Sejak dahulu kala, manusia berusaha melawan penyakit dengan bantuan obat-obatan. Apabila dahulu kita lebih banyak menggunakan bahan alami seperti ramuan herbal atau jamu, sekarang sebagian besar obat dibuat dari bahan sintetis oleh pabrik-pabrik farmasi. Bagaimana obat-obatan modern dikembangkan?
Pengembangan
Pengembangan obat baru dimulai dengan sebuah pertanyaan. Misalnya, zat apakah yang dapat memengaruhi proses suatu penyakit? Apakah zat ini ada dalam tubuh manusia? Dahulu hampir semua zat obat berasal dari tumbuhan atau binatang, sekarang kita dapat membuat sebagian besar zat obat di laboratorium. Penelitian pertama didasarkan pada teori, yang mungkin dilakukan dengan bantuan komputer. Setelah zat yang dibutuhkan itu ditemukan atau dikembangkan, sebuah periode panjang penelitian mengikuti.
Pada tahap pra-klinis, zat obat diujicobakan pada mikroorganisme atau binatang untuk melihat efek toksikologi dan farmakologinya. Setelah lolos dari syarat-syarat uji pra-klinis yang ketat, zat obat itu dapat maju ke uji-klinis yaitu penerapan pada manusia. Tahap pertama uji klinis adalah meneliti apakah zat obat itu berbahaya bagi manusia. Untuk mengetahuinya, obat akan diuji pada sukarelawan sehat. Pada tahap kedua, sekelompok kecil pasien yang menderita penyakit diberi obat tersebut. Ini adalah uji kemanjuran di mana para peneliti berharap bahwa obat akan memiliki efek pada kondisi mereka.

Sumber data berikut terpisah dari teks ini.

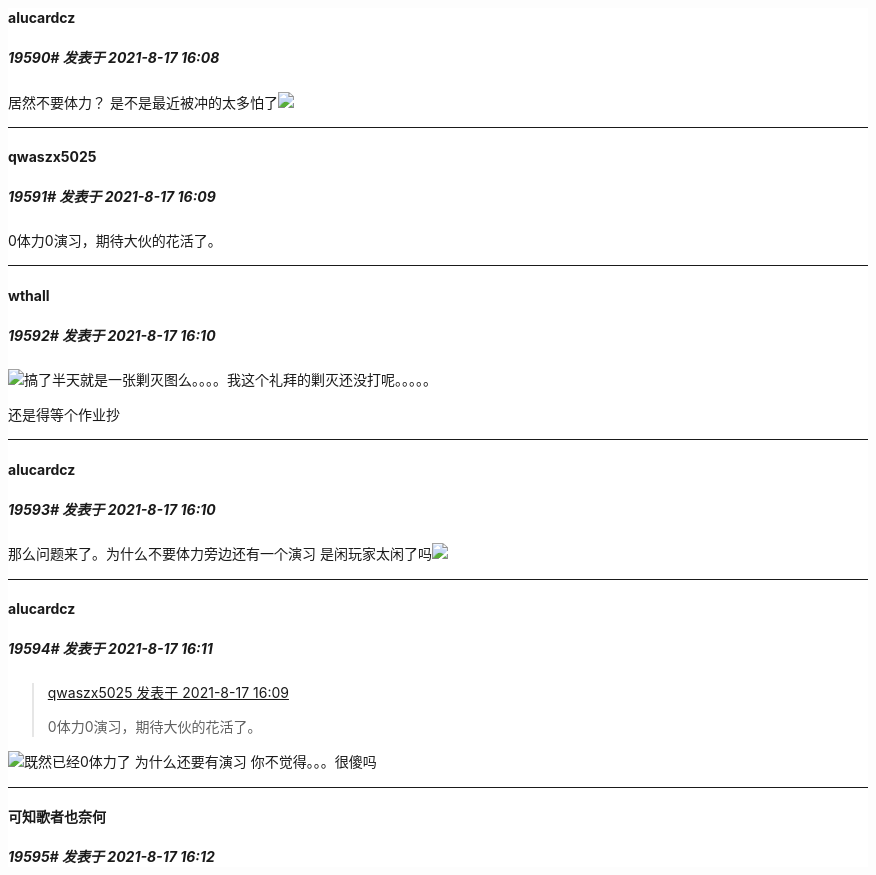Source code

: ####  alucardcz  
##### 19590#       发表于 2021-8-17 16:08


居然不要体力？ 是不是最近被冲的太多怕了<img src="https://static.saraba1st.com/image/smiley/face2017/245.png" referrerpolicy="no-referrer">




*****

####  qwaszx5025  
##### 19591#       发表于 2021-8-17 16:09


0体力0演习，期待大伙的花活了。


*****

####  wthall  
##### 19592#       发表于 2021-8-17 16:10


<img src="https://static.saraba1st.com/image/smiley/face2017/066.png" referrerpolicy="no-referrer">搞了半天就是一张剿灭图么。。。。我这个礼拜的剿灭还没打呢。。。。。


还是得等个作业抄


*****

####  alucardcz  
##### 19593#       发表于 2021-8-17 16:10


那么问题来了。为什么不要体力旁边还有一个演习 是闲玩家太闲了吗<img src="https://static.saraba1st.com/image/smiley/face2017/067.png" referrerpolicy="no-referrer">


*****

####  alucardcz  
##### 19594#       发表于 2021-8-17 16:11


<blockquote><a href="httphttps://bbs.saraba1st.com/2b/forum.php?mod=redirect&amp;goto=findpost&amp;pid=52405340&amp;ptid=2001907" target="_blank">qwaszx5025 发表于 2021-8-17 16:09</a>

0体力0演习，期待大伙的花活了。</blockquote>
<img src="https://static.saraba1st.com/image/smiley/face2017/067.png" referrerpolicy="no-referrer">既然已经0体力了 为什么还要有演习 你不觉得。。。很傻吗


*****

####  可知歌者也奈何  
##### 19595#       发表于 2021-8-17 16:12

Tahap ketiga adalah studi berskala besar di mana banyak pasien berpartisipasi. Mereka dibagi menjadi tiga kelompok: satu kelompok menerima obat baru, kelompok kedua menerima obat standar yang telah diketahui kemanjurannya, dan kelompok ketiga menerima plasebo. Dengan penelitian ini, kita dapat menentukan kemanjuran obat dan efek-efek sampingnya sebagai dasar utama dalam penilaian risiko-manfaat dan menyediakan banyak informasi yang akan dijelaskan dalam label obat. Selanjutnya, studi non-intervensi dilakukan untuk mengumpulkan informasi tambahan tentang risiko-manfaat jangka panjang dan penggunaan optimal selama perawatan klinis rutin. Percobaan ini sering melibatkan ratusan pasien dan dapat terus berlanjut hingga bertahun-tahun. Rata-rata dibutuhkan belasan tahun sebelum obat baru diluncurkan ke pasar. Setiap saat, ada ribuan zat obat yang berada dalam proses penelitian. Sebagian besar mereka tidak akan sampai ke pasar karena tidak cukup manjur, berbahaya, atau memiliki terlalu banyak efek samping.
Obat paten
Obat yang lolos semua tahap pengujian harus didaftarkan ke Pemerintah sebelum mendapat izin untuk diedarkan. Investasi dalam penelitian dan pengembangan bertahun-tahun juga perlu dilindungi dengan paten. Oleh karena itu, produsen obat akan mendaftarkan hak patennya, yang biasanya berlaku selama 20 tahun. Selama masa paten tersebut, tidak boleh ada produsen lain yang meniru. Obat juga akan dijual dengan merk-merk dagang tertentu yang terdaftar untuk komersialisasi.
Obat generik
Obat generik adalah obat yang masa patennya telah berakhir. Produsen lain dapat meniru formulasi obat tersebut. Mereka tidak perlu melakukan uji klinis lagi karena manfaat dan risiko obat tersebut sudah diketahui. Mereka hanya perlu memastikan bahwa obat itu memiliki bahan dengan efek terapi dan penyerapan yang setara (bioekuivalen) dengan obat yang masa patennya habis. Oleh karena itu, obat generik bisa sangat murah karena tidak memerlukan banyak biaya penelitian dan pengembangan.
Obat generik di Indonesia terdiri dari dua jenis, yakni obat generik berlogo (tanpa merek) dan generik bermerek. Obat generik berlogo adalah obat generik yang dipasarkan dengan nama generik sebagai merek dagangnya. Misalnya paracetamol tetap dijual dengan nama paracetamol, yang membedakan antara satu produk dengan produk lainnya adalah logo perusahan yang memproduksinya. Obat generik bermerek adalah obat paten yang masa patennya sudah habis (eks paten) tetapi tetap diedarkan dengan nama dagang yang sama. Contohnya, paracetamol yang diedarkan dengan nama merek seperti Biogesic, Tempra, Sanmol, Panadol, dll.